* **Task instructions**
Only the lines from the one that includes "eredità, caldo, discreto" through the last line below belong in the reply, copied exactly and without pictures.

Start of Entries provided

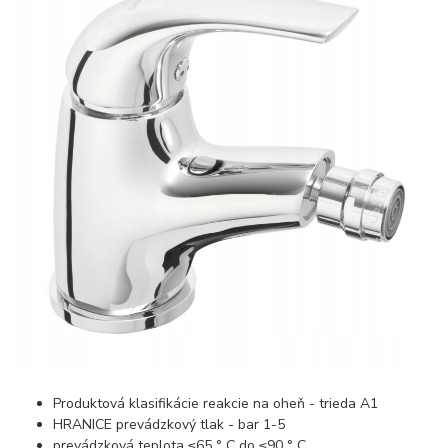
Produktová klasifikácie reakcie na oheň - trieda A1
HRANICE prevádzkový tlak - bar 1-5
prevádzková teplota ≤65 ° C do ≤90 ° C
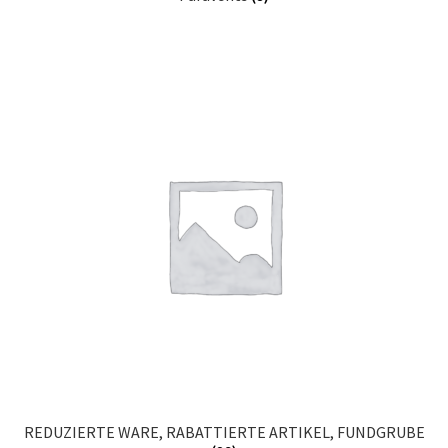
REDUZIERTE WARE, RABATTIERTE ARTIKEL, FUNDGRUBE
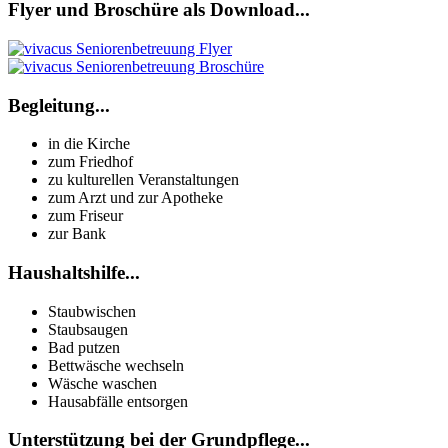
Flyer und Broschüre als Download...
Begleitung...
in die Kirche
zum Friedhof
zu kulturellen Veranstaltungen
zum Arzt und zur Apotheke
zum Friseur
zur Bank
Haushaltshilfe...
Staubwischen
Staubsaugen
Bad putzen
Bettwäsche wechseln
Wäsche waschen
Hausabfälle entsorgen
Unterstützung bei der Grundpflege...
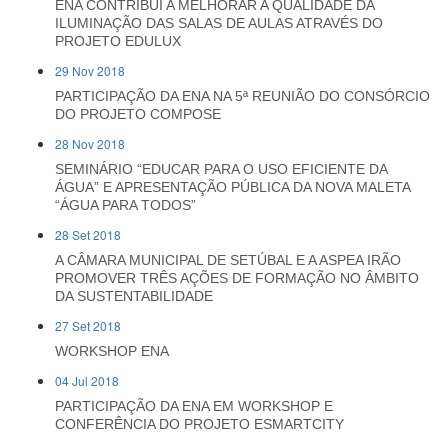
ENA CONTRIBUI A MELHORAR A QUALIDADE DA
ILUMINAÇÃO DAS SALAS DE AULAS ATRAVÉS DO
PROJETO EDULUX
29 Nov 2018
PARTICIPAÇÃO DA ENA NA 5ª REUNIÃO DO CONSÓRCIO
DO PROJETO COMPOSE
28 Nov 2018
SEMINÁRIO “EDUCAR PARA O USO EFICIENTE DA
ÁGUA” E APRESENTAÇÃO PÚBLICA DA NOVA MALETA
“ÁGUA PARA TODOS”
28 Set 2018
A CÂMARA MUNICIPAL DE SETÚBAL E A ASPEA IRÃO
PROMOVER TRÊS AÇÕES DE FORMAÇÃO NO ÂMBITO
DA SUSTENTABILIDADE
27 Set 2018
WORKSHOP ENA
04 Jul 2018
PARTICIPAÇÃO DA ENA EM WORKSHOP E
CONFERÊNCIA DO PROJETO ESMARTCITY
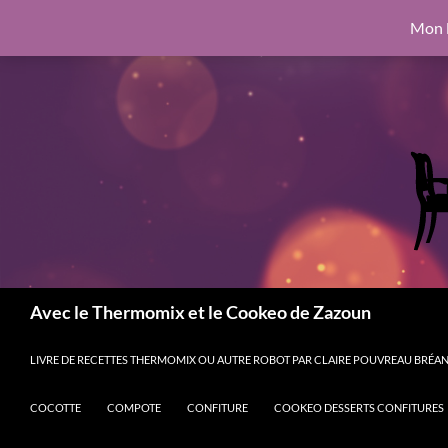
google.com, pub-6462760326890875, DIRECT, f08c47fec0942fa0
Mon l
Aller
6462760326890875, DIRECT, f08c47fec0942fa0
au
contenu
Recherche
Avec le Thermomix et le Cookeo de Zazoun
LIVRE DE RECETTES THERMOMIX OU AUTRE ROBOT PAR CLAIRE POUVREAU BRÉANT
COCOTTE
COMPOTE
CONFITURE
COOKEO DESSERTS CONFITURES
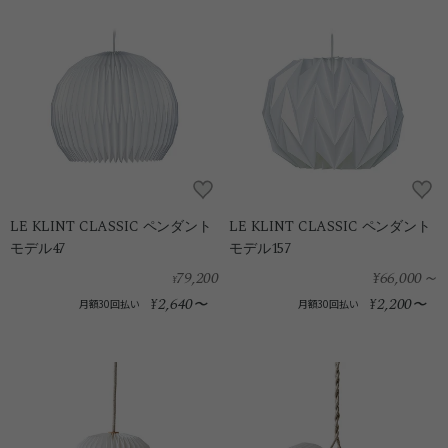
LE KLINT CLASSIC ペンダント
LE KLINT CLASSIC ペンダント
モデル47
モデル157
79,200
¥66,000
～
¥
2,640
2,200
¥
〜
¥
〜
月額30回払い
月額30回払い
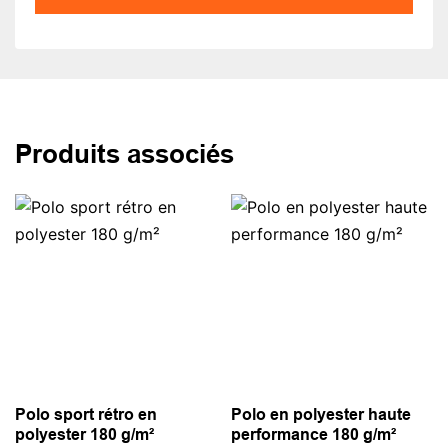
Produits associés
Polo sport rétro en
Polo en polyester haute
polyester 180 g/m²
performance 180 g/m²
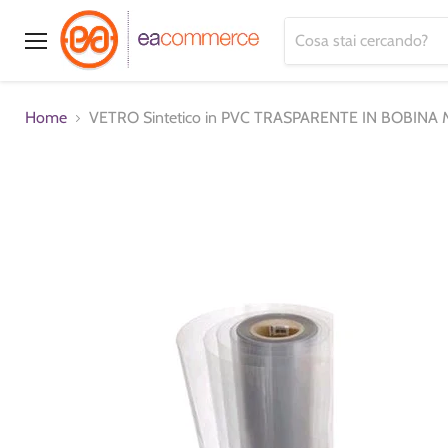
Menu
Home
VETRO Sintetico in PVC TRASPARENTE IN BOBINA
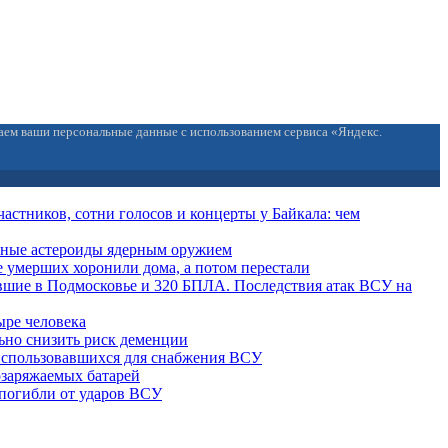
ваем ваши персональные данные с использованием сервиса «Яндекс.
частников, сотни голосов и концерты у Байкала: чем
пные астероиды ядерным оружием
 умерших хоронили дома, а потом перестали
вшие в Подмосковье и 320 БПЛА. Последствия атак ВСУ на
ыре человека
льно снизить риск деменции
 использовавшихся для снабжения ВСУ
озаряжаемых батарей
погибли от ударов ВСУ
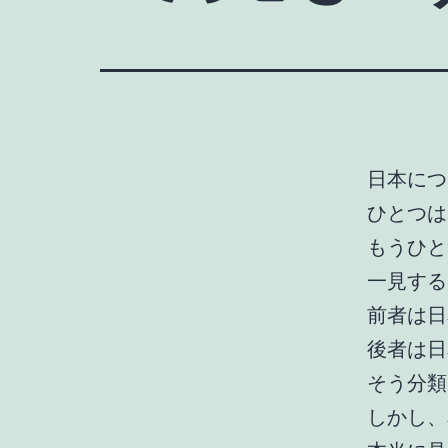
日本につ
ひとつは
もうひと
一見する
前者は日
後者は日
そう分類
しかし、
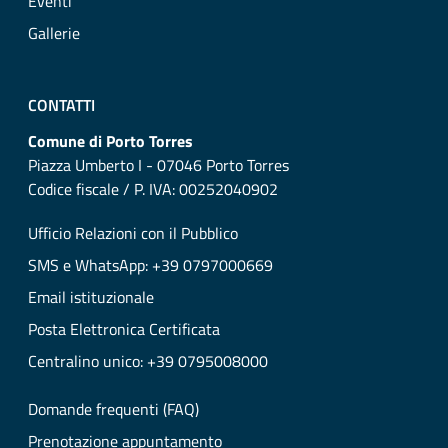
Eventi
Gallerie
CONTATTI
Comune di Porto Torres
Piazza Umberto I - 07046 Porto Torres
Codice fiscale / P. IVA: 00252040902
Ufficio Relazioni con il Pubblico
SMS e WhatsApp: +39 0797000669
Email istituzionale
Posta Elettronica Certificata
Centralino unico: +39 0795008000
Domande frequenti (FAQ)
Prenotazione appuntamento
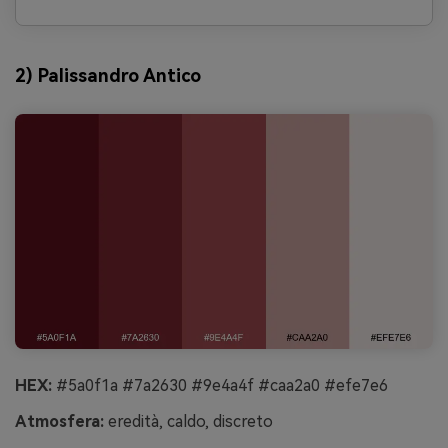
2) Palissandro Antico
HEX:
#5a0f1a #7a2630 #9e4a4f #caa2a0 #efe7e6
Atmosfera:
eredità, caldo, discreto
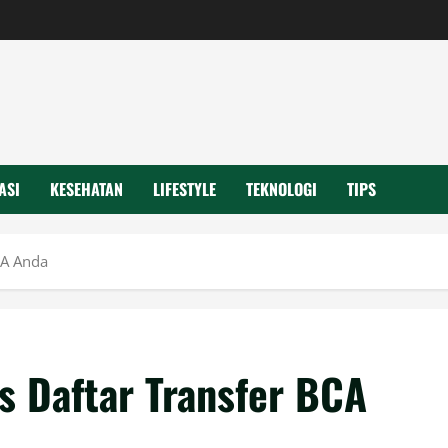
ASI
KESEHATAN
LIFESTYLE
TEKNOLOGI
TIPS
CA Anda
s Daftar Transfer BCA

End of Entries provided

* **Your response**
eredità, caldo, discreto
ASI
KESEHATAN
LIFESTYLE
TEKNOLOGI
TIPS
CA Anda
s Daftar Transfer BCA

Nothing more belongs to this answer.